Ce que je perçois avec l’ELN, c’est que la décision totale n’est pas mûre dans son cœur qui est la base de sa raison révolutionnaire. Dans les changements, elle ne perçoit pas la protection de sa famille – le peuple.  Par ailleurs, je pense qu’elle ne considère pas encore qu’en dehors de sa relation d’aujourd’hui, elle peut continuer à accomplir son rôle, qui est celui de la protection. Elle ne se sent peut-être pas préparée car le débat et la vie en public n’ont pas été sa pratique historique, je crois également que le profond degré de corruption qui plane sur la scène publique engendre en elle une grande méfiance quant à la possibilité de réussir des transformations réelles. Je pense que l’ELN ne se sent pas en sécurité pour prendre la décision d’une séparation réussie.
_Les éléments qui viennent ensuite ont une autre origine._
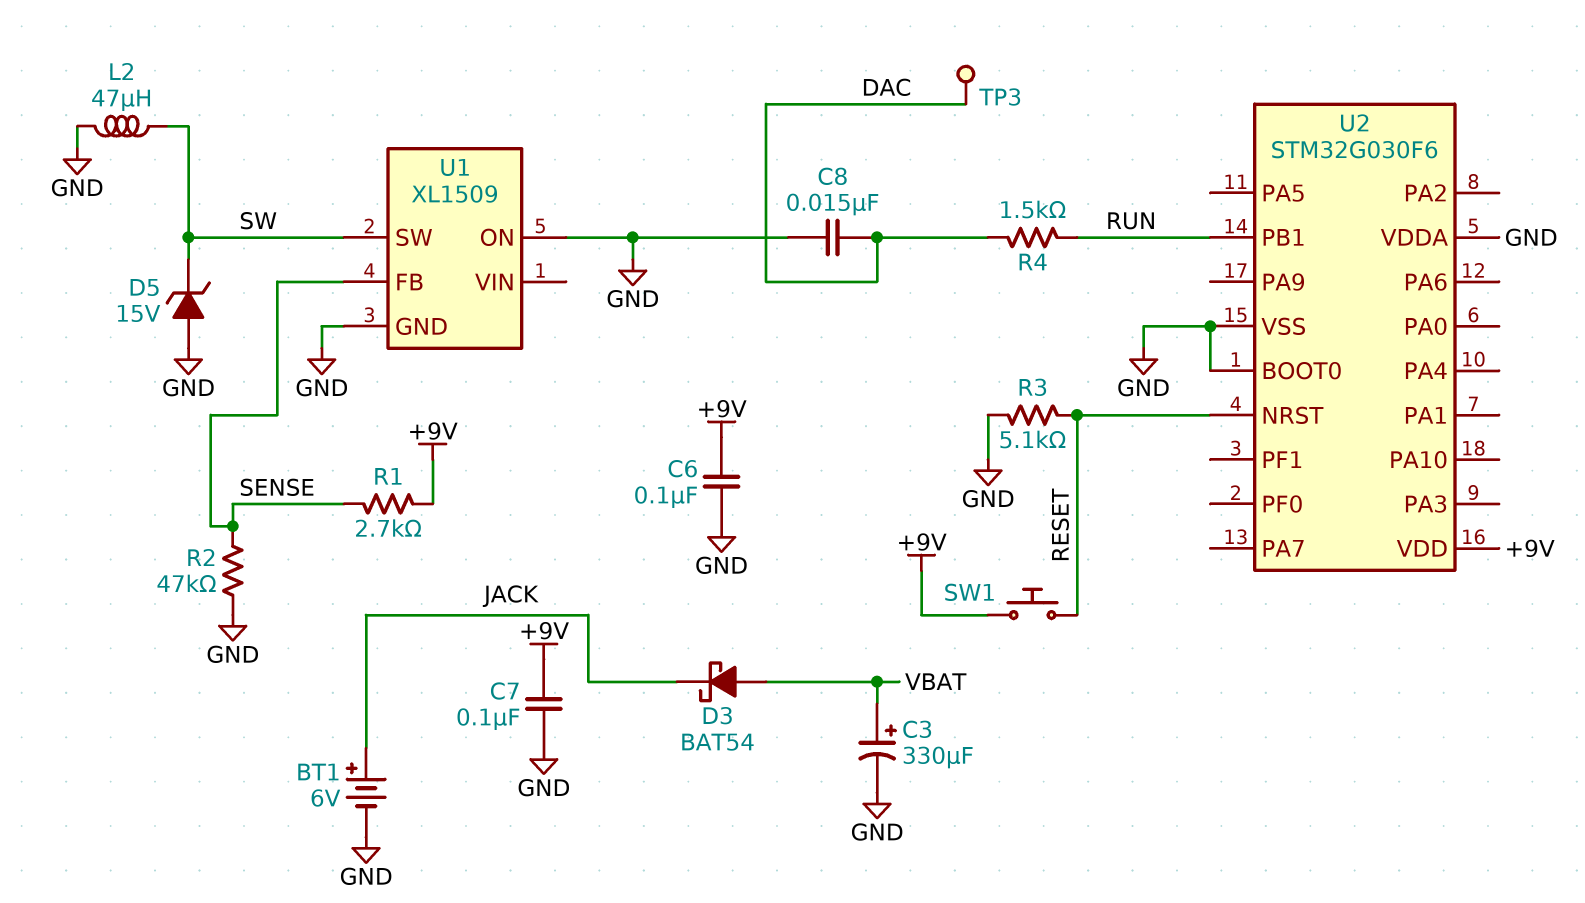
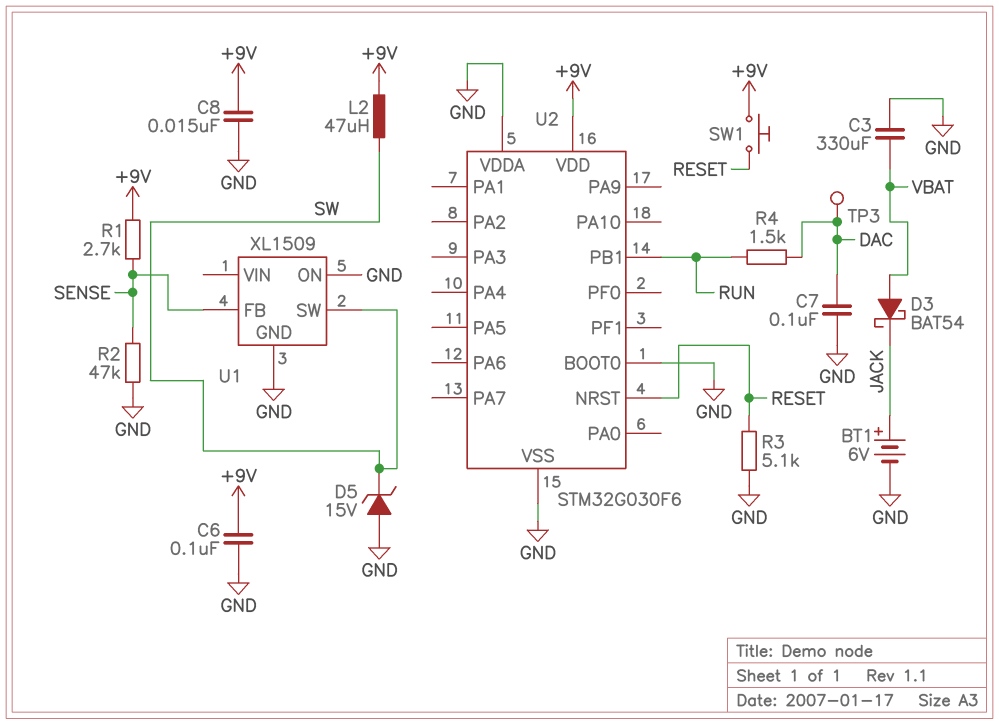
C3: 330uF (plus VBAT, minus GND) -> 330uF (GND, VBAT)
C7: 100nF (+9V, GND) -> 100nF (DAC, GND)
C8: 15nF (DAC, GND) -> 15nF (+9V, GND)
L2: 47uH (GND, SW) -> 47uH (+9V, SW)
Et je crois qu’il faut aider l’ELN, comme une femme, à se regarder elle-même. Il faut lui montrer les différents scénarios possibles, que ce sera différent, qu’elle devra assumer de nouveaux rôles et qu’elle pourra faire une autre vie, meilleure pour elle et ses enfants. Il faut lui faire comprendre qu’en maintenant ce cercle de violence elle n’aboutira pas au bonheur de ceux pour qui elle se sacrifie tant ; et que l’autre option, celle d’attendre que son fils mâle (le peuple) grandisse et la défende de son père violent (le gouvernement), prendra beaucoup de temps et qu’au pire, il se pourrait que son fils préfère s’en aller pour ne pas continuer à voir la violence.
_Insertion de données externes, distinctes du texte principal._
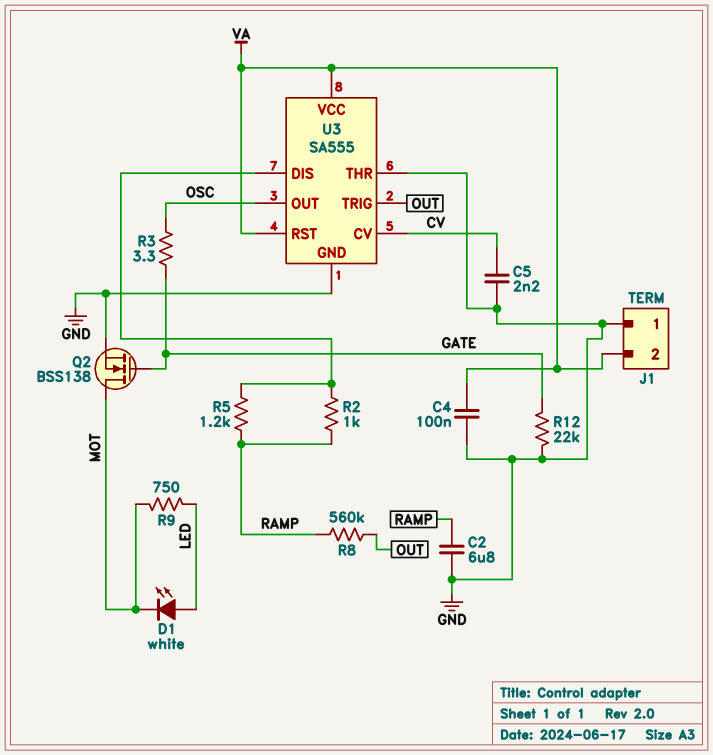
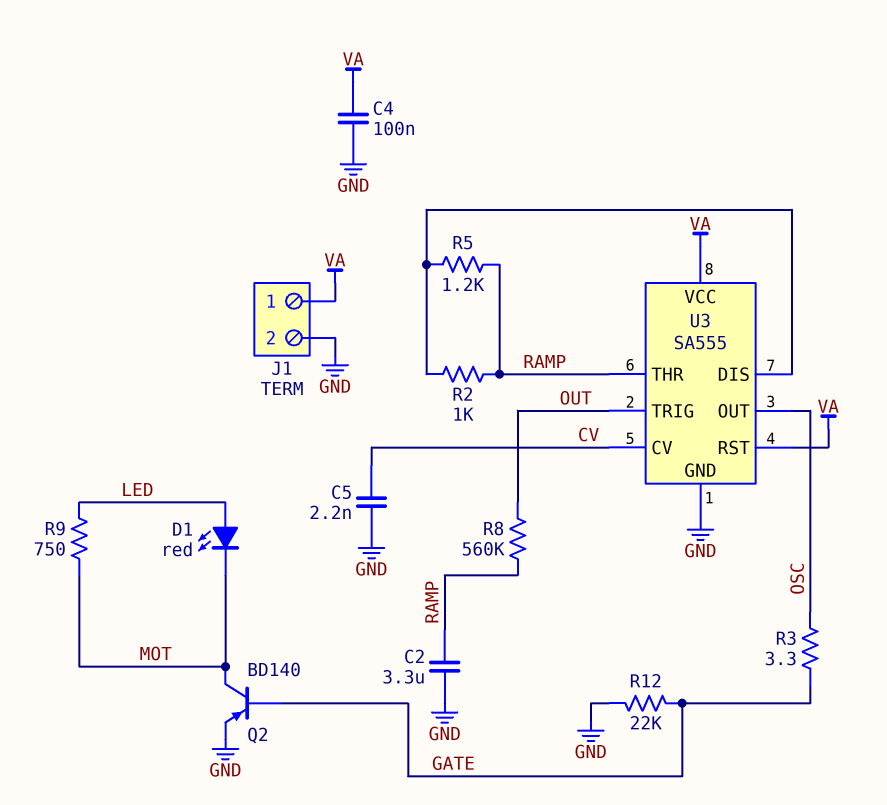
C2: 6.8uF (GND, RAMP) -> 3.3uF (GND, RAMP)
D1: LED white (A LED, K MOT) -> LED red (A LED, K MOT)
J1 pin 1: GND -> VA
J1 pin 2: VA -> GND
Q2: NMOS BSS138 (G GATE, D MOT, S GND) -> PNP BD140 (B GATE, C MOT, E GND)
U3 pin THR: GND -> RAMP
Je crois que l’ELN doit plus se regarder elle-même et découvrir toutes les possibilités qu’elle a de mener une vie publique avec des résultats qui favorisent ses objectifs de vie. En outre, le gouvernement-mâle continuera à être le même, l’option de sortir de la vie armée aujourd’hui peut produire de meilleures opportunités pour ses rêves, parce que le monde extérieur a changé et qu’elle peut tisser des liens avec d’autres. De toute façon, malgré son sacrifice, le gouvernement ne changera pas.

Tout ce que je dis, ce n’est pas pour offenser quiconque, ni aucune organisation et évidemment, encore moins les femmes. Je l’écris parce que je pense que le Gouvernement se trompe dans la relation établie pour la négociation avec l’ELN. Il commence par considérer que l’ELN est intéressée par des prébendes, des postes avantageux, les sanctions. Le gouvernement parle à partir de lui-même et propose ce qui l’intéresse lui, sans regarder ce qui intéresse l’ELN. Or, je crois que l’ELN va continuer à insister sur ce qui l’intéresse le plus, c’est-à-dire : Comment résoudre les situations de pauvreté dans lesquelles vit le peuple ? Sinon, la séparation de cette vie de couple – la vie armée – n’aura aucun sens.
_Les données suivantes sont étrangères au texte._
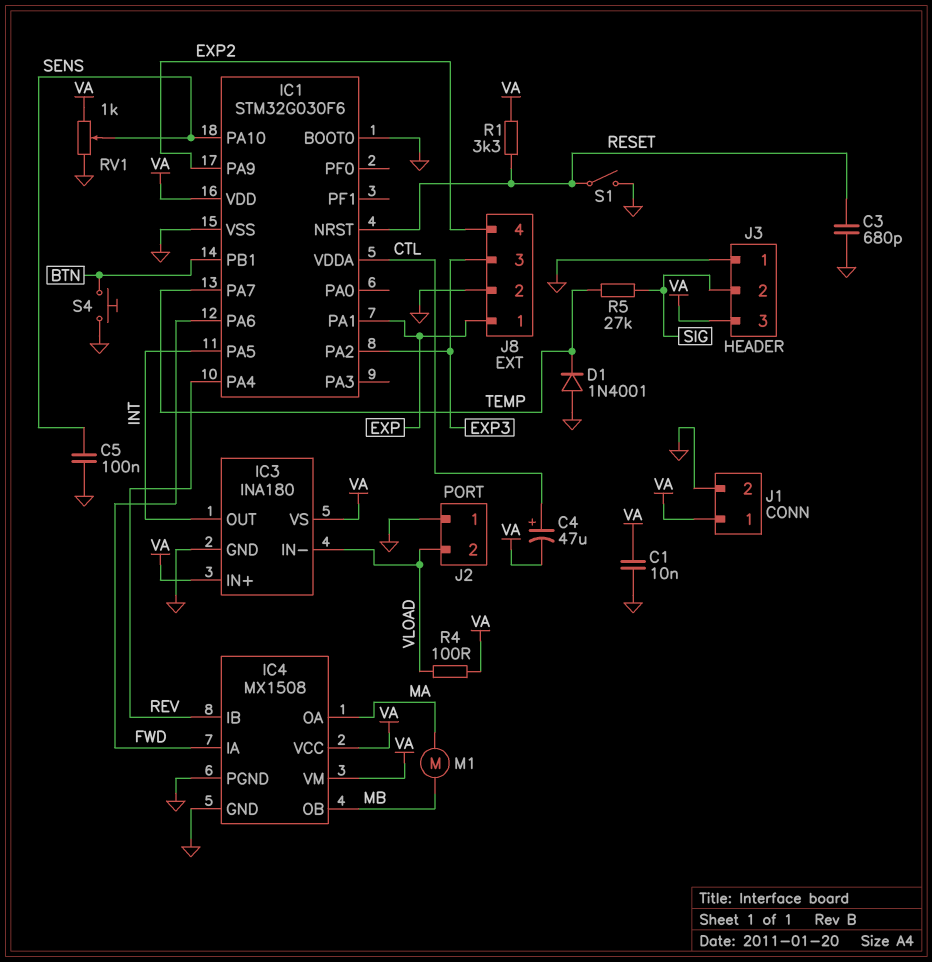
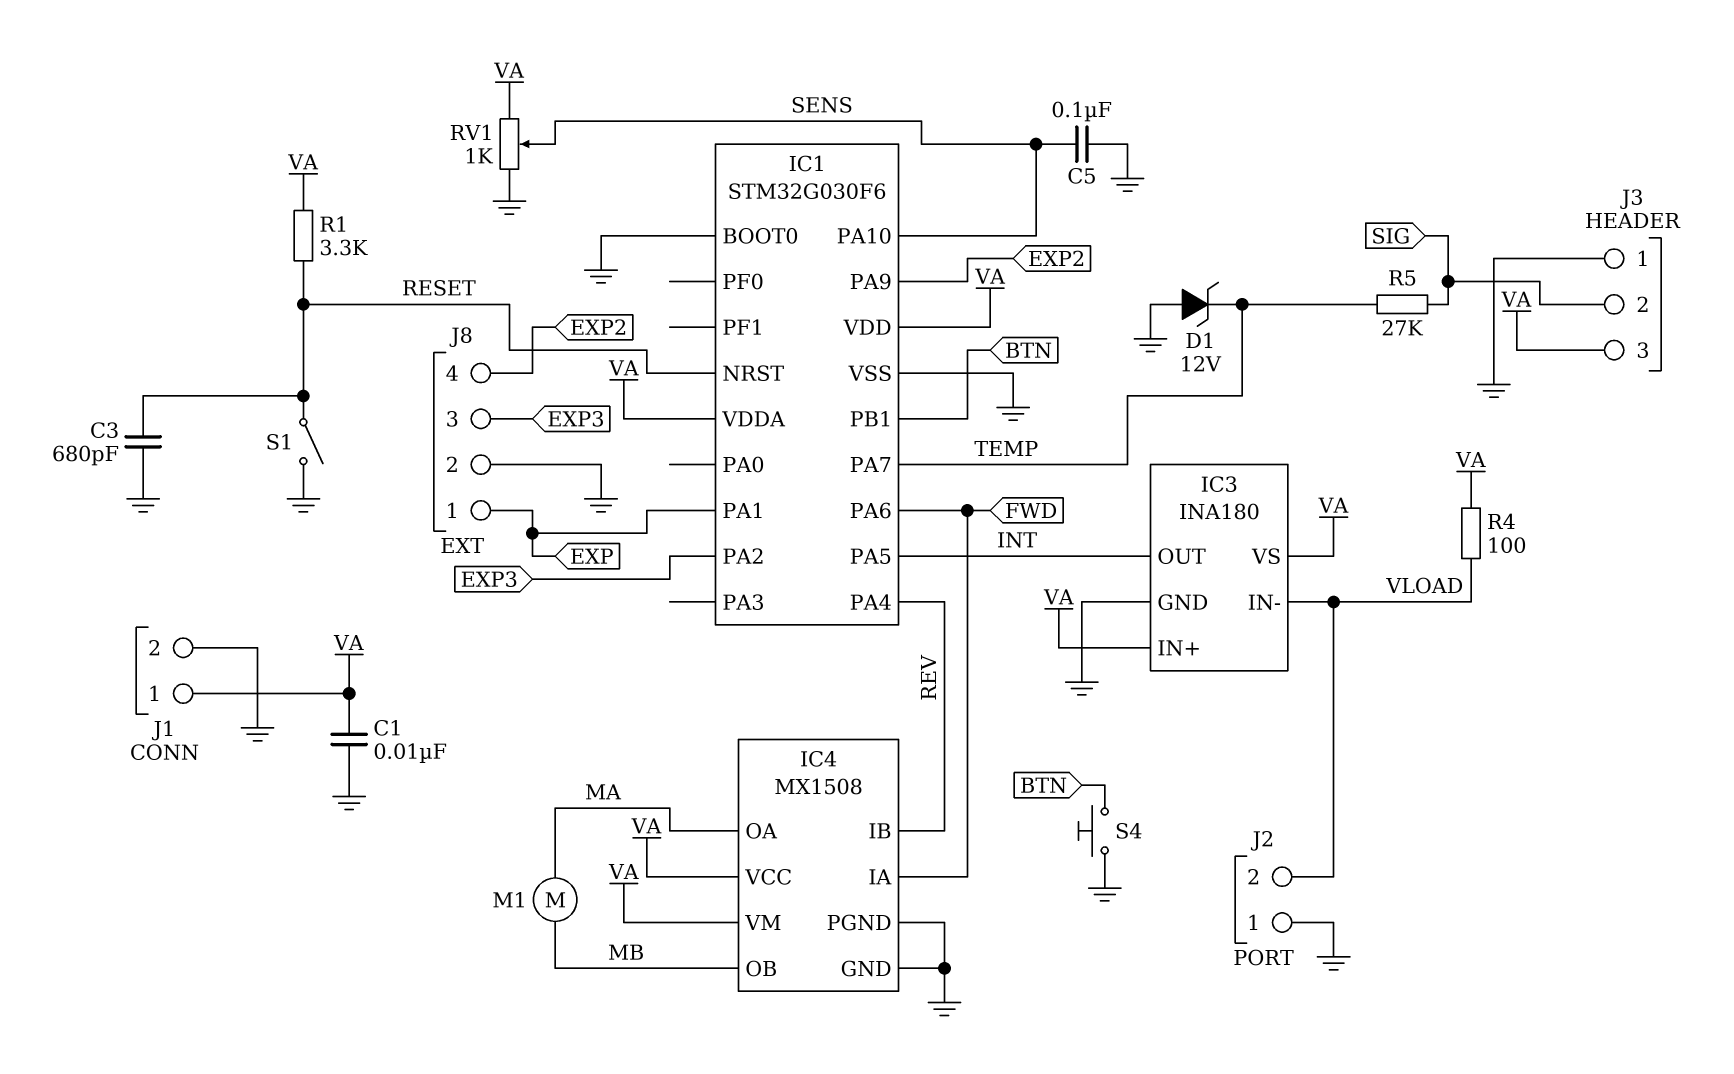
C4: 47uF (plus CTL, minus VA) -> none
D1: diode 1N4001 (A GND, K TEMP) -> zener 12V (A GND, K TEMP)
IC1 pin VDDA: CTL -> VA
Le mariage est une façon d’atteindre le bonheur, pas de vivre dans la tristesse, je crois là que l’ELN perçoit qu’elle a obtenu de bonnes choses en faveur de son peuple et il faudra réfléchir là-dessus. Tout cela n’est pas simple. Définitivement. Je me connais et reconnais dans mon genre, que nous ne sommes pas faciles à comprendre à partir de la logique masculine, parce nous sommes évaluées à partir de la pratique et des modes d’être masculins, non pas à partir du cœur qui est le lieu de la raison.

A continuer comme ça, cette négociation n’aboutira pas à la solution que beaucoup d’entre nous attendons. Si c’est vraiment important, il faut recommencer, mais ce n’est pas ce que l’on entrevoit de la part du gouvernement, qui se comporte comme un mâle irrespectueux, un goujat qui croit avoir obtenu tout ce dont il a besoin pour continuer à maintenir l’autorité chez lui ».

Voilà la note de mon amie. Personnellement, elle m’a beaucoup touché et j’espère que vous aussi. Je ne sais pas ce qu’en pensera l’ELN, pourvu qu’elle la lise intelligemment et que cela l’aide à se trouver elle-même dans cette route urgente de séparation du couple qu’elle maintient avec la Guerre-Etat, et qu’elle décide de construire une nouvelle relation à partir de son discours libérateur du pouvoir populaire, à côté du peuple qu’elle dit tant aimer, dans un univers refondé sur la démocratie, si possible autour de l’idée du « Front Uni du Peuple » du prêtre Camilo Torres Restrepo.